Stored entries
------------------------------------------------------------

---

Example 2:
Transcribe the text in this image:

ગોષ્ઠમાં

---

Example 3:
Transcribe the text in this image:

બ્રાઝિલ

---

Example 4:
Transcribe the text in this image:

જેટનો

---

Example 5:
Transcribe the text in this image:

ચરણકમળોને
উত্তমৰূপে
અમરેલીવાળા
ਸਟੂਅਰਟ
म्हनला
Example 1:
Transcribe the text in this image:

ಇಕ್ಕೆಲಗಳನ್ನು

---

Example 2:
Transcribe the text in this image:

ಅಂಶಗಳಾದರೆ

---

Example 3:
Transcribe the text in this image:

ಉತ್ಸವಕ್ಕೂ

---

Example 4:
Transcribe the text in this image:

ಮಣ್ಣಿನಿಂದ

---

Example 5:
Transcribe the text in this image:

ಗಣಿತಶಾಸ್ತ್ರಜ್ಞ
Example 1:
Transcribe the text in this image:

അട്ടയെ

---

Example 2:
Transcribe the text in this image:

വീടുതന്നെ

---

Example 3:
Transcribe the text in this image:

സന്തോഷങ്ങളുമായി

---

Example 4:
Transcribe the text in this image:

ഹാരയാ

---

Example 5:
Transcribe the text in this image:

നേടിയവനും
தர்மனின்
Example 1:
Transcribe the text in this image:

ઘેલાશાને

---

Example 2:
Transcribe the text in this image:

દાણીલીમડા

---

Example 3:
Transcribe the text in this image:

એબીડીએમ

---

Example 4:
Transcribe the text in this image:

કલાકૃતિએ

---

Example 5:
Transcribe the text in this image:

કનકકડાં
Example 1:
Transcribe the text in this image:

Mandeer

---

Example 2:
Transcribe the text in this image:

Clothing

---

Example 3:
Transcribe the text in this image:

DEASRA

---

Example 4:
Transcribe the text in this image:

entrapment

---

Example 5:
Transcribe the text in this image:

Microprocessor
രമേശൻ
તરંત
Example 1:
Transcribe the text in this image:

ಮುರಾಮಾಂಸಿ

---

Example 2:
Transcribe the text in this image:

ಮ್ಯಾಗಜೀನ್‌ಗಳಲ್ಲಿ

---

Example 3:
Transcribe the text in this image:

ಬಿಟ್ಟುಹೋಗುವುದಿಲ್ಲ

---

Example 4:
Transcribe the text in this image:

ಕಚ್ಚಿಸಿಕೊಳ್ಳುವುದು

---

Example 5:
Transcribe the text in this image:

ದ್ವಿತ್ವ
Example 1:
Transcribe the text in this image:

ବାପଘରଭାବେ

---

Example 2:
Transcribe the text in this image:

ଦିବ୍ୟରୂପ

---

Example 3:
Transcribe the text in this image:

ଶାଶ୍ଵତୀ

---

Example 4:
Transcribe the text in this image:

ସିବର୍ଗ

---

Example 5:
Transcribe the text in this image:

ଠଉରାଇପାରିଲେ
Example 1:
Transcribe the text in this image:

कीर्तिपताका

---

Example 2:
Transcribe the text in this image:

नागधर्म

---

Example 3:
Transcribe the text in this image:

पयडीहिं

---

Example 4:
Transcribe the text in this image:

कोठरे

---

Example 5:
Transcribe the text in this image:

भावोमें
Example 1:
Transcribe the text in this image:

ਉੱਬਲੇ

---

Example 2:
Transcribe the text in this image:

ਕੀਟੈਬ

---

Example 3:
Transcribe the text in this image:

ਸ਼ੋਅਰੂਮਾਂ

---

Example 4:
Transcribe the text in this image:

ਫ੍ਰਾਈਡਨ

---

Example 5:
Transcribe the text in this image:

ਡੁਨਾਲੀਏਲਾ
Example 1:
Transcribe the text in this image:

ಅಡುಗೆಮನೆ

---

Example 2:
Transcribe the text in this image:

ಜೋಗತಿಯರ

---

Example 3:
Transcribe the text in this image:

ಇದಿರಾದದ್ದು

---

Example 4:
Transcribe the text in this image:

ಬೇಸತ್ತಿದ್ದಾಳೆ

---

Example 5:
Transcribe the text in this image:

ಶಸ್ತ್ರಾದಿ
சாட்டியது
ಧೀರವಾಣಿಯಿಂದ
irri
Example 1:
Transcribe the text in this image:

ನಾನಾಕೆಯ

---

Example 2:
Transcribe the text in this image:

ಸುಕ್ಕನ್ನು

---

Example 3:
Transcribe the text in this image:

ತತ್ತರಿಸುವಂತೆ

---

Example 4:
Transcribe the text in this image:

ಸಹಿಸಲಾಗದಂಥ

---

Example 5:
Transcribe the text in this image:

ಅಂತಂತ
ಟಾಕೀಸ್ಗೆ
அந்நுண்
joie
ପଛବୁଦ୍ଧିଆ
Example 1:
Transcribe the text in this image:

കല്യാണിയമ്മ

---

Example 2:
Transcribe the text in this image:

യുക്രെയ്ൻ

------------------------------------------------------------

◆ How to complete this task: Give the entries again in full, exactly as they were written above.

◆ Answer space:
---

Example 2:
Transcribe the text in this image:

ગોષ્ઠમાં

---

Example 3:
Transcribe the text in this image:

બ્રાઝિલ

---

Example 4:
Transcribe the text in this image:

જેટનો

---

Example 5:
Transcribe the text in this image:

ચરણકમળોને
উত্তমৰূপে
અમરેલીવાળા
ਸਟੂਅਰਟ
म्हनला
Example 1:
Transcribe the text in this image:

ಇಕ್ಕೆಲಗಳನ್ನು

---

Example 2:
Transcribe the text in this image:

ಅಂಶಗಳಾದರೆ

---

Example 3:
Transcribe the text in this image:

ಉತ್ಸವಕ್ಕೂ

---

Example 4:
Transcribe the text in this image:

ಮಣ್ಣಿನಿಂದ

---

Example 5:
Transcribe the text in this image:

ಗಣಿತಶಾಸ್ತ್ರಜ್ಞ
Example 1:
Transcribe the text in this image:

അട്ടയെ

---

Example 2:
Transcribe the text in this image:

വീടുതന്നെ

---

Example 3:
Transcribe the text in this image:

സന്തോഷങ്ങളുമായി

---

Example 4:
Transcribe the text in this image:

ഹാരയാ

---

Example 5:
Transcribe the text in this image:

നേടിയവനും
தர்மனின்
Example 1:
Transcribe the text in this image:

ઘેલાશાને

---

Example 2:
Transcribe the text in this image:

દાણીલીમડા

---

Example 3:
Transcribe the text in this image:

એબીડીએમ

---

Example 4:
Transcribe the text in this image:

કલાકૃતિએ

---

Example 5:
Transcribe the text in this image:

કનકકડાં
Example 1:
Transcribe the text in this image:

Mandeer

---

Example 2:
Transcribe the text in this image:

Clothing

---

Example 3:
Transcribe the text in this image:

DEASRA

---

Example 4:
Transcribe the text in this image:

entrapment

---

Example 5:
Transcribe the text in this image:

Microprocessor
രമേശൻ
તરંત
Example 1:
Transcribe the text in this image:

ಮುರಾಮಾಂಸಿ

---

Example 2:
Transcribe the text in this image:

ಮ್ಯಾಗಜೀನ್‌ಗಳಲ್ಲಿ

---

Example 3:
Transcribe the text in this image:

ಬಿಟ್ಟುಹೋಗುವುದಿಲ್ಲ

---

Example 4:
Transcribe the text in this image:

ಕಚ್ಚಿಸಿಕೊಳ್ಳುವುದು

---

Example 5:
Transcribe the text in this image:

ದ್ವಿತ್ವ
Example 1:
Transcribe the text in this image:

ବାପଘରଭାବେ

---

Example 2:
Transcribe the text in this image:

ଦିବ୍ୟରୂପ

---

Example 3:
Transcribe the text in this image:

ଶାଶ୍ଵତୀ

---

Example 4:
Transcribe the text in this image:

ସିବର୍ଗ

---

Example 5:
Transcribe the text in this image:

ଠଉରାଇପାରିଲେ
Example 1:
Transcribe the text in this image:

कीर्तिपताका

---

Example 2:
Transcribe the text in this image:

नागधर्म

---

Example 3:
Transcribe the text in this image:

पयडीहिं

---

Example 4:
Transcribe the text in this image:

कोठरे

---

Example 5:
Transcribe the text in this image:

भावोमें
Example 1:
Transcribe the text in this image:

ਉੱਬਲੇ

---

Example 2:
Transcribe the text in this image:

ਕੀਟੈਬ

---

Example 3:
Transcribe the text in this image:

ਸ਼ੋਅਰੂਮਾਂ

---

Example 4:
Transcribe the text in this image:

ਫ੍ਰਾਈਡਨ

---

Example 5:
Transcribe the text in this image:

ਡੁਨਾਲੀਏਲਾ
Example 1:
Transcribe the text in this image:

ಅಡುಗೆಮನೆ

---

Example 2:
Transcribe the text in this image:

ಜೋಗತಿಯರ

---

Example 3:
Transcribe the text in this image:

ಇದಿರಾದದ್ದು

---

Example 4:
Transcribe the text in this image:

ಬೇಸತ್ತಿದ್ದಾಳೆ

---

Example 5:
Transcribe the text in this image:

ಶಸ್ತ್ರಾದಿ
சாட்டியது
ಧೀರವಾಣಿಯಿಂದ
irri
Example 1:
Transcribe the text in this image:

ನಾನಾಕೆಯ

---

Example 2:
Transcribe the text in this image:

ಸುಕ್ಕನ್ನು

---

Example 3:
Transcribe the text in this image:

ತತ್ತರಿಸುವಂತೆ

---

Example 4:
Transcribe the text in this image:

ಸಹಿಸಲಾಗದಂಥ

---

Example 5:
Transcribe the text in this image:

ಅಂತಂತ
ಟಾಕೀಸ್ಗೆ
அந்நுண்
joie
ପଛବୁଦ୍ଧିଆ
Example 1:
Transcribe the text in this image:

കല്യാണിയമ്മ

---

Example 2:
Transcribe the text in this image:

യുക്രെയ്ൻ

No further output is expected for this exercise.